> [TASK]: Please copy the records exactly as they appear, with all pictures left out.

> [DATA FOR PROCESSING]:
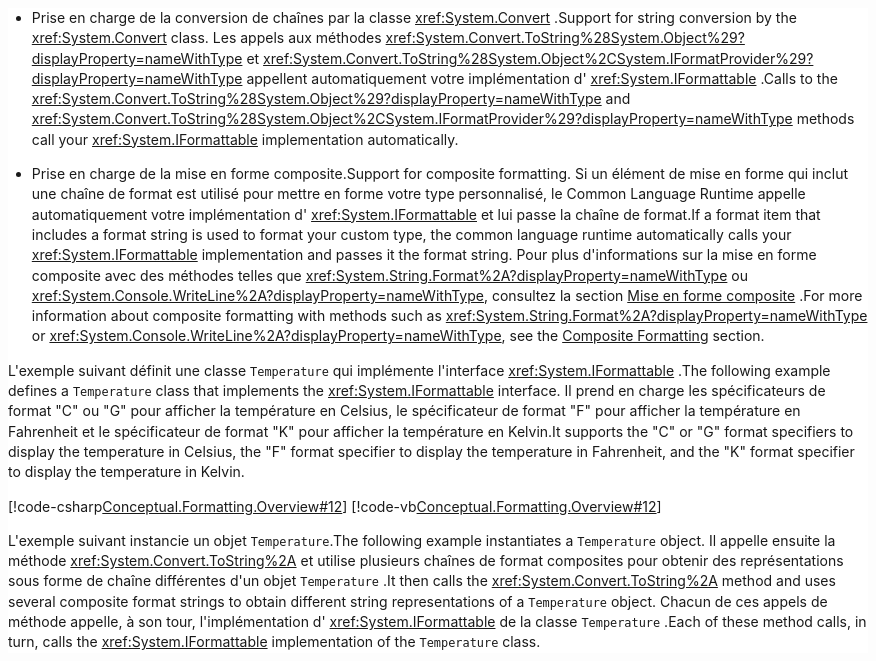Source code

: - <span data-ttu-id="eb6c2-321">Prise en charge de la conversion de chaînes par la classe <xref:System.Convert> .</span><span class="sxs-lookup"><span data-stu-id="eb6c2-321">Support for string conversion by the <xref:System.Convert> class.</span></span> <span data-ttu-id="eb6c2-322">Les appels aux méthodes <xref:System.Convert.ToString%28System.Object%29?displayProperty=nameWithType> et <xref:System.Convert.ToString%28System.Object%2CSystem.IFormatProvider%29?displayProperty=nameWithType> appellent automatiquement votre implémentation d' <xref:System.IFormattable> .</span><span class="sxs-lookup"><span data-stu-id="eb6c2-322">Calls to the <xref:System.Convert.ToString%28System.Object%29?displayProperty=nameWithType> and <xref:System.Convert.ToString%28System.Object%2CSystem.IFormatProvider%29?displayProperty=nameWithType> methods call your <xref:System.IFormattable> implementation automatically.</span></span>

- <span data-ttu-id="eb6c2-323">Prise en charge de la mise en forme composite.</span><span class="sxs-lookup"><span data-stu-id="eb6c2-323">Support for composite formatting.</span></span> <span data-ttu-id="eb6c2-324">Si un élément de mise en forme qui inclut une chaîne de format est utilisé pour mettre en forme votre type personnalisé, le Common Language Runtime appelle automatiquement votre implémentation d' <xref:System.IFormattable> et lui passe la chaîne de format.</span><span class="sxs-lookup"><span data-stu-id="eb6c2-324">If a format item that includes a format string is used to format your custom type, the common language runtime automatically calls your <xref:System.IFormattable> implementation and passes it the format string.</span></span> <span data-ttu-id="eb6c2-325">Pour plus d'informations sur la mise en forme composite avec des méthodes telles que <xref:System.String.Format%2A?displayProperty=nameWithType> ou <xref:System.Console.WriteLine%2A?displayProperty=nameWithType>, consultez la section [Mise en forme composite](#composite-formatting) .</span><span class="sxs-lookup"><span data-stu-id="eb6c2-325">For more information about composite formatting with methods such as <xref:System.String.Format%2A?displayProperty=nameWithType> or <xref:System.Console.WriteLine%2A?displayProperty=nameWithType>, see the [Composite Formatting](#composite-formatting) section.</span></span>

<span data-ttu-id="eb6c2-326">L'exemple suivant définit une classe `Temperature` qui implémente l'interface <xref:System.IFormattable> .</span><span class="sxs-lookup"><span data-stu-id="eb6c2-326">The following example defines a `Temperature` class that implements the <xref:System.IFormattable> interface.</span></span> <span data-ttu-id="eb6c2-327">Il prend en charge les spécificateurs de format "C" ou "G" pour afficher la température en Celsius, le spécificateur de format "F" pour afficher la température en Fahrenheit et le spécificateur de format "K" pour afficher la température en Kelvin.</span><span class="sxs-lookup"><span data-stu-id="eb6c2-327">It supports the "C" or "G" format specifiers to display the temperature in Celsius, the "F" format specifier to display the temperature in Fahrenheit, and the "K" format specifier to display the temperature in Kelvin.</span></span>

[!code-csharp[Conceptual.Formatting.Overview#12](../../../samples/snippets/csharp/VS_Snippets_CLR/conceptual.formatting.overview/cs/iformattable.cs#12)]
[!code-vb[Conceptual.Formatting.Overview#12](../../../samples/snippets/visualbasic/VS_Snippets_CLR/conceptual.formatting.overview/vb/iformattable.vb#12)]

<span data-ttu-id="eb6c2-328">L'exemple suivant instancie un objet `Temperature`.</span><span class="sxs-lookup"><span data-stu-id="eb6c2-328">The following example instantiates a `Temperature` object.</span></span> <span data-ttu-id="eb6c2-329">Il appelle ensuite la méthode <xref:System.Convert.ToString%2A> et utilise plusieurs chaînes de format composites pour obtenir des représentations sous forme de chaîne différentes d'un objet `Temperature` .</span><span class="sxs-lookup"><span data-stu-id="eb6c2-329">It then calls the <xref:System.Convert.ToString%2A> method and uses several composite format strings to obtain different string representations of a `Temperature` object.</span></span> <span data-ttu-id="eb6c2-330">Chacun de ces appels de méthode appelle, à son tour, l'implémentation d' <xref:System.IFormattable> de la classe `Temperature` .</span><span class="sxs-lookup"><span data-stu-id="eb6c2-330">Each of these method calls, in turn, calls the <xref:System.IFormattable> implementation of the `Temperature` class.</span></span>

> [FINAL ANSWER]:
Source code

: - <span data-ttu-id="eb6c2-321">Prise en charge de la conversion de chaînes par la classe <xref:System.Convert> .</span><span class="sxs-lookup"><span data-stu-id="eb6c2-321">Support for string conversion by the <xref:System.Convert> class.</span></span> <span data-ttu-id="eb6c2-322">Les appels aux méthodes <xref:System.Convert.ToString%28System.Object%29?displayProperty=nameWithType> et <xref:System.Convert.ToString%28System.Object%2CSystem.IFormatProvider%29?displayProperty=nameWithType> appellent automatiquement votre implémentation d' <xref:System.IFormattable> .</span><span class="sxs-lookup"><span data-stu-id="eb6c2-322">Calls to the <xref:System.Convert.ToString%28System.Object%29?displayProperty=nameWithType> and <xref:System.Convert.ToString%28System.Object%2CSystem.IFormatProvider%29?displayProperty=nameWithType> methods call your <xref:System.IFormattable> implementation automatically.</span></span>

- <span data-ttu-id="eb6c2-323">Prise en charge de la mise en forme composite.</span><span class="sxs-lookup"><span data-stu-id="eb6c2-323">Support for composite formatting.</span></span> <span data-ttu-id="eb6c2-324">Si un élément de mise en forme qui inclut une chaîne de format est utilisé pour mettre en forme votre type personnalisé, le Common Language Runtime appelle automatiquement votre implémentation d' <xref:System.IFormattable> et lui passe la chaîne de format.</span><span class="sxs-lookup"><span data-stu-id="eb6c2-324">If a format item that includes a format string is used to format your custom type, the common language runtime automatically calls your <xref:System.IFormattable> implementation and passes it the format string.</span></span> <span data-ttu-id="eb6c2-325">Pour plus d'informations sur la mise en forme composite avec des méthodes telles que <xref:System.String.Format%2A?displayProperty=nameWithType> ou <xref:System.Console.WriteLine%2A?displayProperty=nameWithType>, consultez la section [Mise en forme composite](#composite-formatting) .</span><span class="sxs-lookup"><span data-stu-id="eb6c2-325">For more information about composite formatting with methods such as <xref:System.String.Format%2A?displayProperty=nameWithType> or <xref:System.Console.WriteLine%2A?displayProperty=nameWithType>, see the [Composite Formatting](#composite-formatting) section.</span></span>

<span data-ttu-id="eb6c2-326">L'exemple suivant définit une classe `Temperature` qui implémente l'interface <xref:System.IFormattable> .</span><span class="sxs-lookup"><span data-stu-id="eb6c2-326">The following example defines a `Temperature` class that implements the <xref:System.IFormattable> interface.</span></span> <span data-ttu-id="eb6c2-327">Il prend en charge les spécificateurs de format "C" ou "G" pour afficher la température en Celsius, le spécificateur de format "F" pour afficher la température en Fahrenheit et le spécificateur de format "K" pour afficher la température en Kelvin.</span><span class="sxs-lookup"><span data-stu-id="eb6c2-327">It supports the "C" or "G" format specifiers to display the temperature in Celsius, the "F" format specifier to display the temperature in Fahrenheit, and the "K" format specifier to display the temperature in Kelvin.</span></span>

[!code-csharp[Conceptual.Formatting.Overview#12](../../../samples/snippets/csharp/VS_Snippets_CLR/conceptual.formatting.overview/cs/iformattable.cs#12)]
[!code-vb[Conceptual.Formatting.Overview#12](../../../samples/snippets/visualbasic/VS_Snippets_CLR/conceptual.formatting.overview/vb/iformattable.vb#12)]

<span data-ttu-id="eb6c2-328">L'exemple suivant instancie un objet `Temperature`.</span><span class="sxs-lookup"><span data-stu-id="eb6c2-328">The following example instantiates a `Temperature` object.</span></span> <span data-ttu-id="eb6c2-329">Il appelle ensuite la méthode <xref:System.Convert.ToString%2A> et utilise plusieurs chaînes de format composites pour obtenir des représentations sous forme de chaîne différentes d'un objet `Temperature` .</span><span class="sxs-lookup"><span data-stu-id="eb6c2-329">It then calls the <xref:System.Convert.ToString%2A> method and uses several composite format strings to obtain different string representations of a `Temperature` object.</span></span> <span data-ttu-id="eb6c2-330">Chacun de ces appels de méthode appelle, à son tour, l'implémentation d' <xref:System.IFormattable> de la classe `Temperature` .</span><span class="sxs-lookup"><span data-stu-id="eb6c2-330">Each of these method calls, in turn, calls the <xref:System.IFormattable> implementation of the `Temperature` class.</span></span>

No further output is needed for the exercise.